JS: Did you have much contact with this culture surrounding the open spaces, these factories and abandoned homes?
ER: Not very intensively. Yesterday, I was reading about Picasso, who fled the scene [in Paris] in order to work, in the end, because, of course, in such circumstances, the scene seems very interesting, but if you really want to work, you have to get away and sit down and work.
I have never belonged to any scene. In the end, for most of my creative life, I have been alone. At the moment I’m sitting in a former monastery. I have a stipend here from the Evangelic Academy—from the church. I’m looking for a place where there are few distractions. I’m running every day, ten kilometers or fifteen, and then I sit down at the desk and try to make something.

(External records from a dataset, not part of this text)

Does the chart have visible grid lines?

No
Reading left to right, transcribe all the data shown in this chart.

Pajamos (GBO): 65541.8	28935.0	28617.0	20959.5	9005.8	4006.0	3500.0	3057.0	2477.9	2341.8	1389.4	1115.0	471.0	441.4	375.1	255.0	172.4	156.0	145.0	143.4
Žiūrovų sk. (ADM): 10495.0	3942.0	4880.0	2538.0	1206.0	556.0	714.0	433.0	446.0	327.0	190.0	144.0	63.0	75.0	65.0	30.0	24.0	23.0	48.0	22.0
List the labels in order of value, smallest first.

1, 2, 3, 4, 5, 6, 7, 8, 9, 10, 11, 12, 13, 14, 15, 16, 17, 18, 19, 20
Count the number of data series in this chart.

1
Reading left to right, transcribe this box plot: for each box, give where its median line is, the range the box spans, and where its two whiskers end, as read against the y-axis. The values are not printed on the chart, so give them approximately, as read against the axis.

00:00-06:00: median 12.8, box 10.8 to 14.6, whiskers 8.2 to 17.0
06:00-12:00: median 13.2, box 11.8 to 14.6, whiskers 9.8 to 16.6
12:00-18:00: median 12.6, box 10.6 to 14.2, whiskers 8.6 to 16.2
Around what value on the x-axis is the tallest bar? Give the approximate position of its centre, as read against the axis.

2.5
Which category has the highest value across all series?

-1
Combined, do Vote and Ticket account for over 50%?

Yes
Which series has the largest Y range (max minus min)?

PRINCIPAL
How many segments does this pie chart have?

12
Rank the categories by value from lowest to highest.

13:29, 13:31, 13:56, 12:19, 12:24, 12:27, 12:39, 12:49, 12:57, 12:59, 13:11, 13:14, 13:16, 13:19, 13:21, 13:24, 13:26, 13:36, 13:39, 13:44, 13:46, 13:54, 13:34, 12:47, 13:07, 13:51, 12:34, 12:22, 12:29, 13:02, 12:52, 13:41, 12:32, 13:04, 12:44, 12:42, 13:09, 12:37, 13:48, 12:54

JS: Could you tell me a bit about your second novel, Cabo de Gata?
ER: On the surface, it’s a sort of road-movie book—it describes a journey, but more and more this journey turns into an inner journey. On the surface, not very much happens, and maybe this is the theme, this is what the book is about: the question of living intensely. In which situations do we feel we are living intensely? For the main character in the book, it’s like this: on the surface almost nothing happens, but in spite of that he has a lot of experiences. We all want to live very intensely, and mostly people try to live by doing a lot of things at once, but this guy is leaving Germany for the South of Spain, for a sort of desert. Not much happens, but a lot happens for him.
Editor’s note: an English translation of Cabo de Gata is forthcoming from Graywolf Press in 2016.